Amizade Colorida é um filme bem engraçado. Primeiro porque ele aborda um tema que quase todo mundo já teve vontade de praticar, mas poucos são os felizardos: o Sexo sem Compromisso. Segundo, porque ele ganha vários pontos pelo simples fato de se reconhecer como uma comédia romântica e zoar das histórias desse mesmo gênero. Ou seja, usa dos clichês para fugir dos clichês.

O filme mostra a caça-talentos Jamie (Mila Kunis) tendo que convencer Dylan Harper (Justin Timberlake) a trocar seu blog e a ensolarada Los Angeles por um super emprego e a correria de Nova York. Sendo Jamie sua única conhecida na cidade, ambos começam a ser amigos e se dizem cansados de se decepcionar em seus relacionamentos, até que uma bela noite, papo-vem papo-vai, ambos resolvem aderir ao sexo sem compromisso. Só que, sendo uma comédia romântica, sabemos muito bem onde isso vai dar.

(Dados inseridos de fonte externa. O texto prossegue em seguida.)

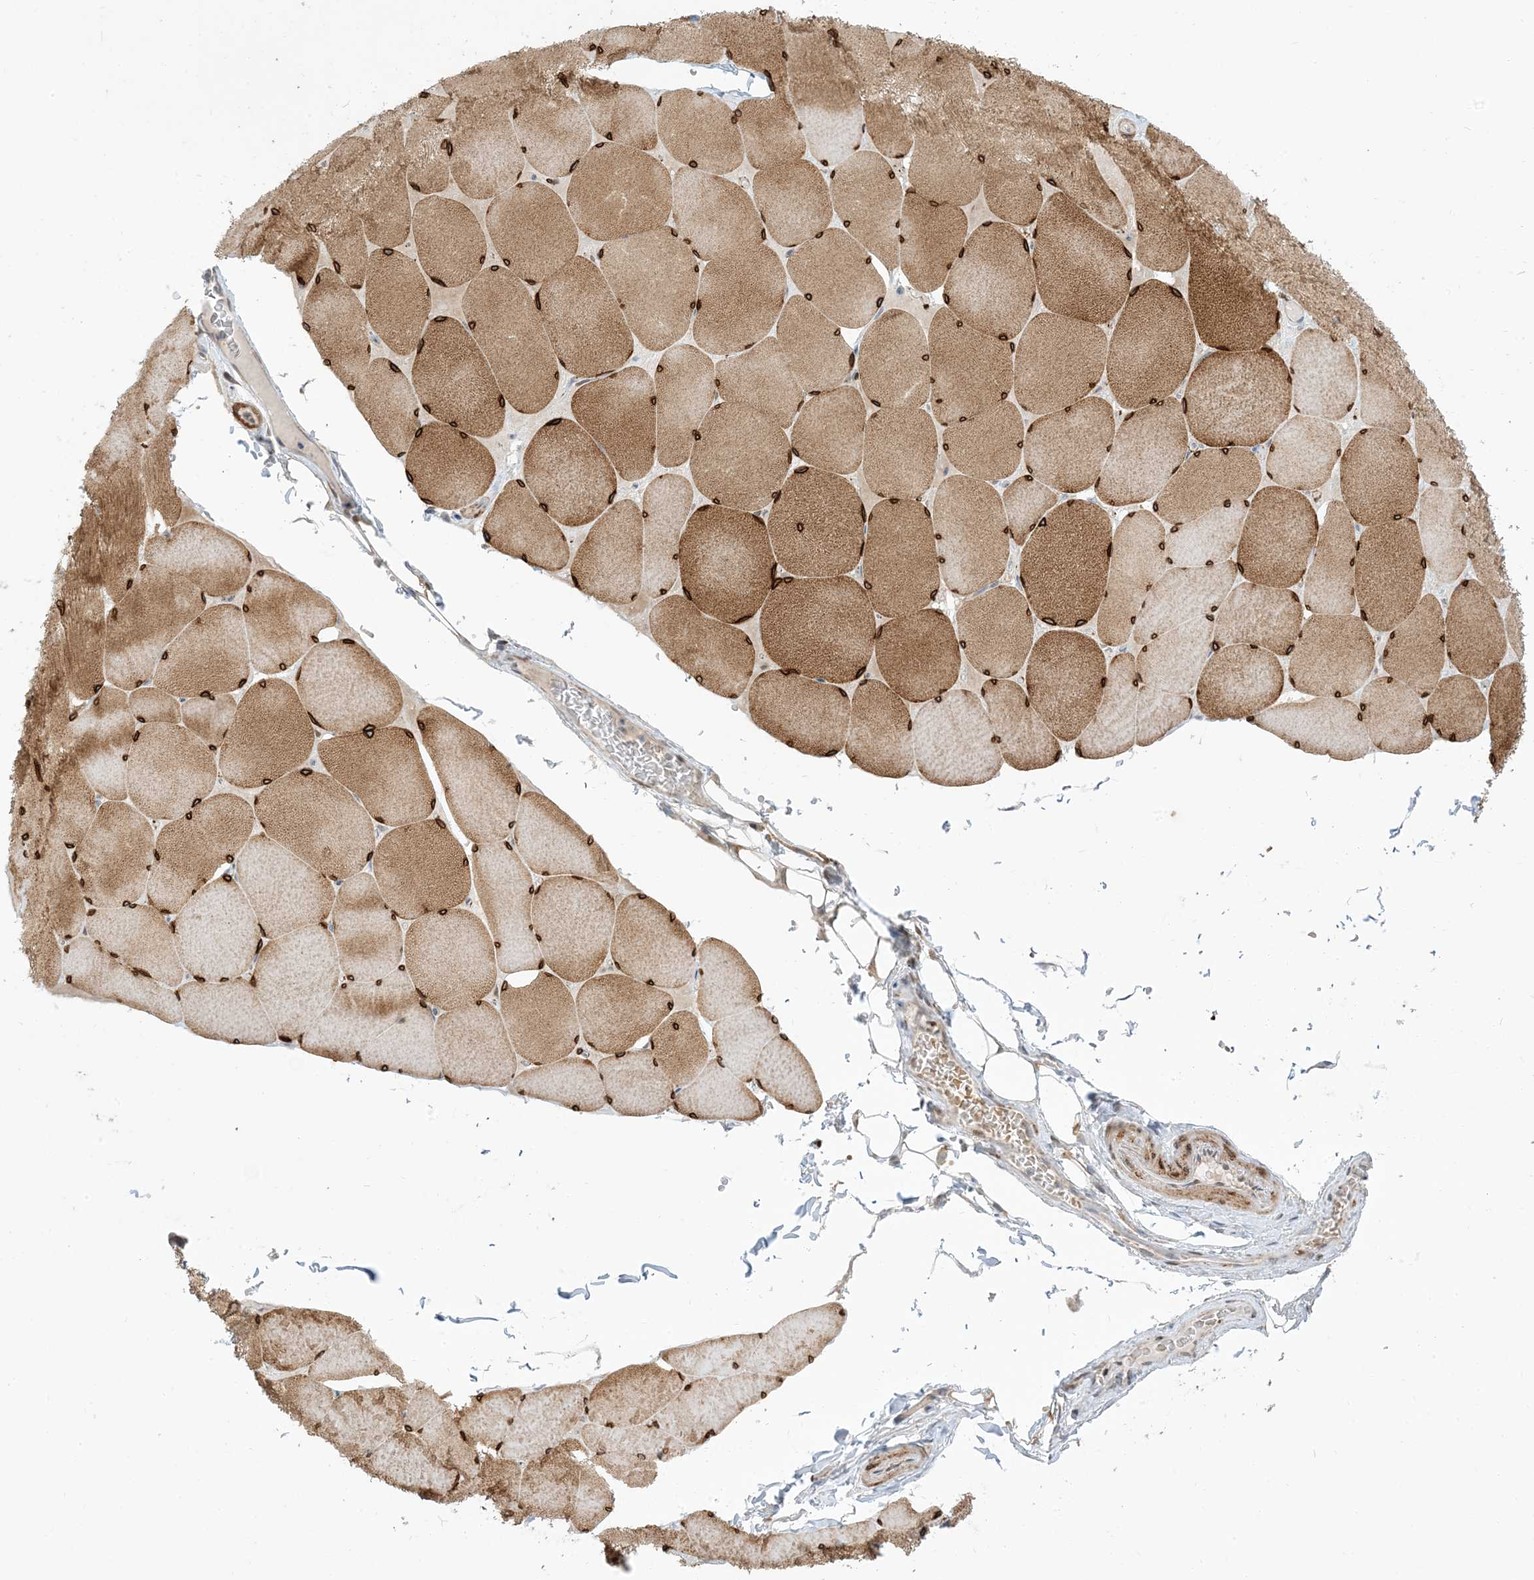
{"staining": {"intensity": "strong", "quantity": "25%-75%", "location": "cytoplasmic/membranous"}, "tissue": "skeletal muscle", "cell_type": "Myocytes", "image_type": "normal", "snomed": [{"axis": "morphology", "description": "Normal tissue, NOS"}, {"axis": "topography", "description": "Skeletal muscle"}, {"axis": "topography", "description": "Head-Neck"}], "caption": "An immunohistochemistry (IHC) photomicrograph of unremarkable tissue is shown. Protein staining in brown highlights strong cytoplasmic/membranous positivity in skeletal muscle within myocytes.", "gene": "RIN1", "patient": {"sex": "male", "age": 66}}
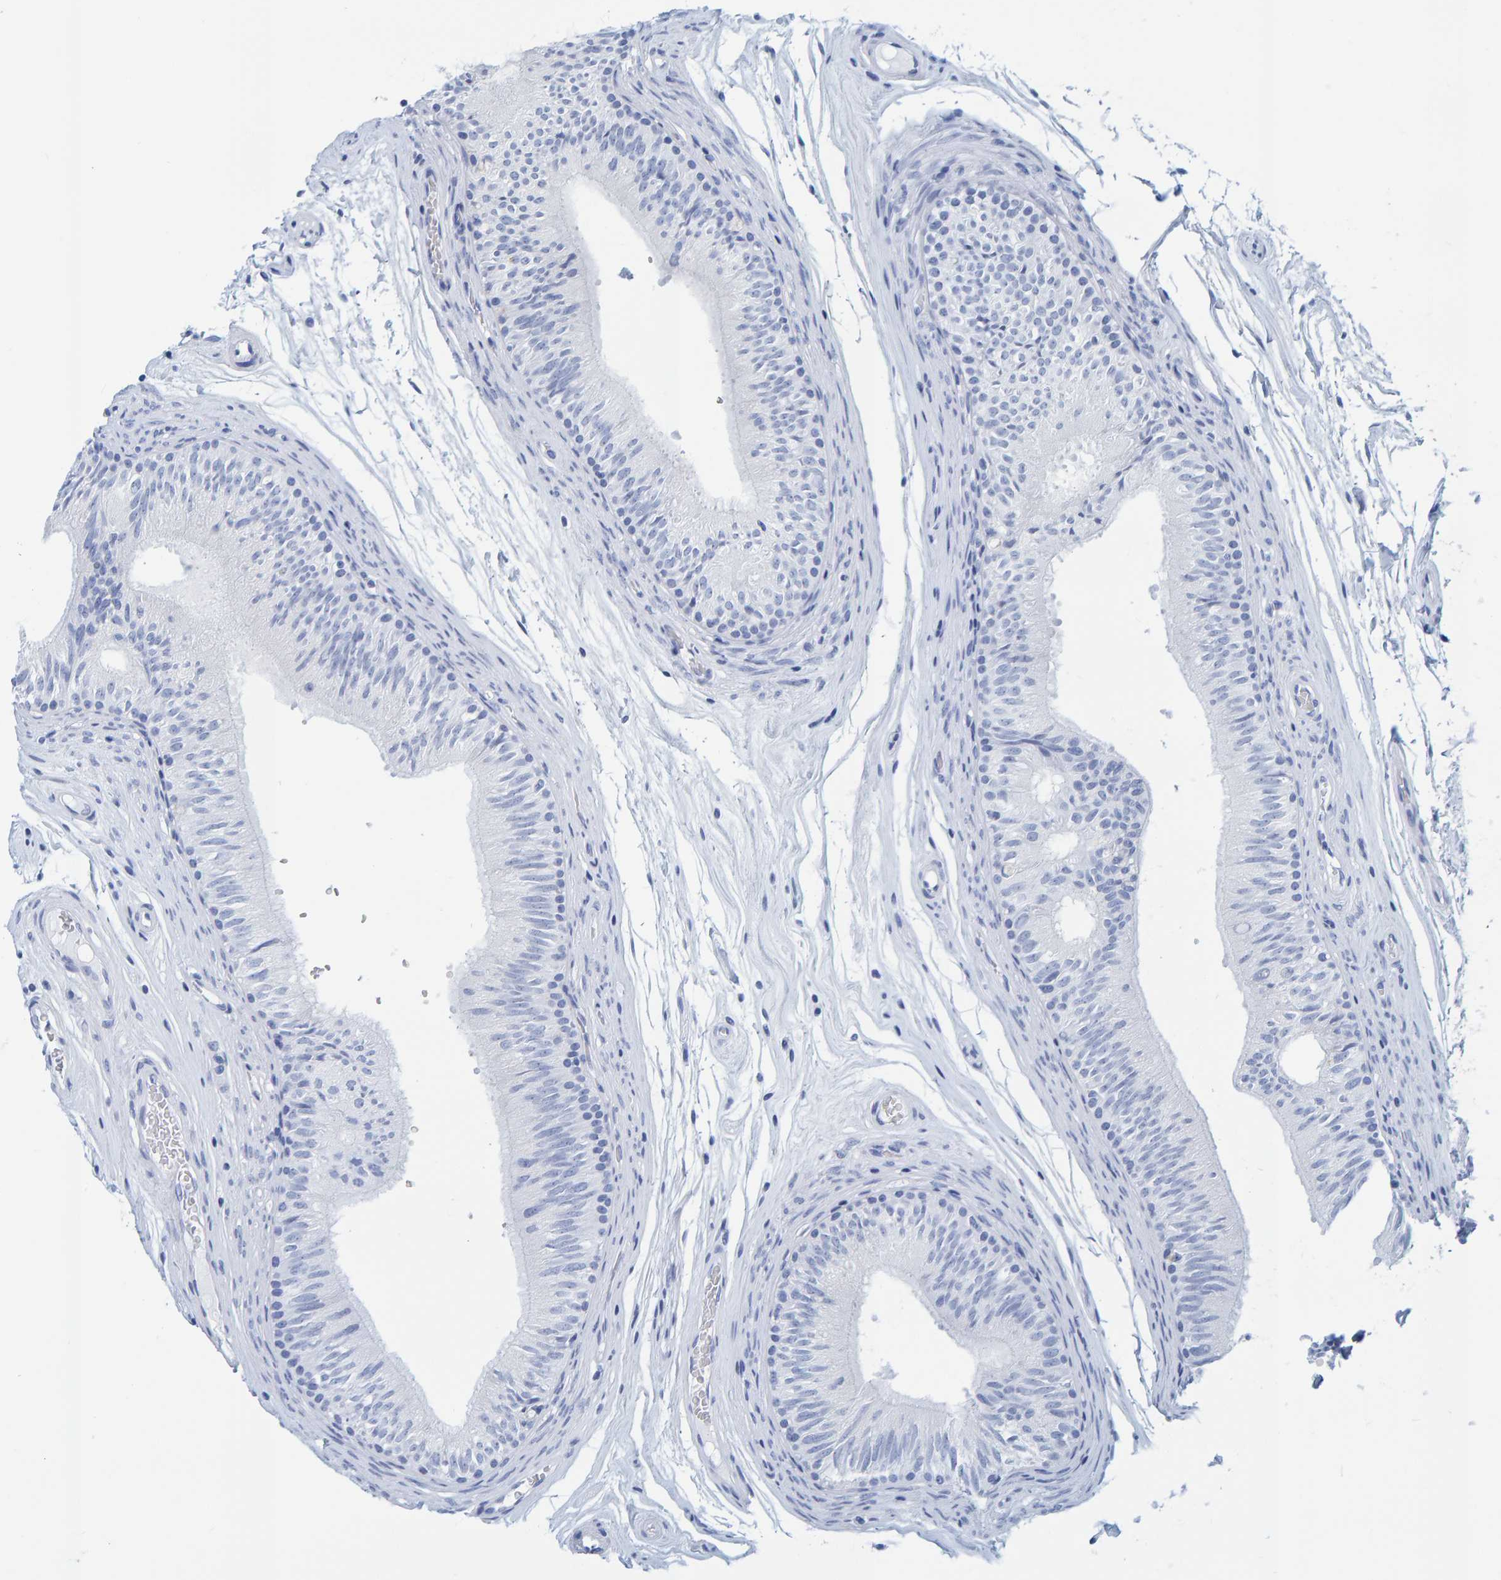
{"staining": {"intensity": "negative", "quantity": "none", "location": "none"}, "tissue": "epididymis", "cell_type": "Glandular cells", "image_type": "normal", "snomed": [{"axis": "morphology", "description": "Normal tissue, NOS"}, {"axis": "topography", "description": "Epididymis"}], "caption": "Glandular cells are negative for brown protein staining in benign epididymis. The staining was performed using DAB (3,3'-diaminobenzidine) to visualize the protein expression in brown, while the nuclei were stained in blue with hematoxylin (Magnification: 20x).", "gene": "SFTPC", "patient": {"sex": "male", "age": 36}}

Aos poucos o filme vai te mostrando sobre o passado dos personagens, que são muito bem construídos (principalmente o núcleo da família Harper) e outros coadjuvantes hilários, como o impagável jornalista gay de Woody Harrelson. Aí vamos ao casal principal. Ambos apresentam uma química bem legal e divertida, Kunis como a garota descolada que mostra para o bicho de praia Timberlake as belezas que a cidade grande pode oferecer. E não estranhe se você ficar com uma súbita vontade de conhecer Nova York, pois o filme passa por tantos lugares que te dá vontade de passar por todos eles e ver toda aquela correria da Big Apple e a atual moda do Flashmob (uma galera que se junta em algum lugar da cidade e começa a dançar… tipo um High School Musical sem ser bancado pela Disney). E não são poucas as referências à cultura pop (até achei um cartaz do novo Havaí 5-0 no meio do filme, num take aéreo).

Enfim, embora comédias românticas sempre sejam apenas boas desculpas para levarmos nossas namoradas para o cinema, aqui realmente pinta a oportunidade de ambos curtirem a fita. Amizade Colorida é emotivo mas não é meloso, é engraçado mas não é ofensivo e nem precisa de piadas estilo “American Pie” pra se fazer engraçado. É clichê sem ser clichê, sacou?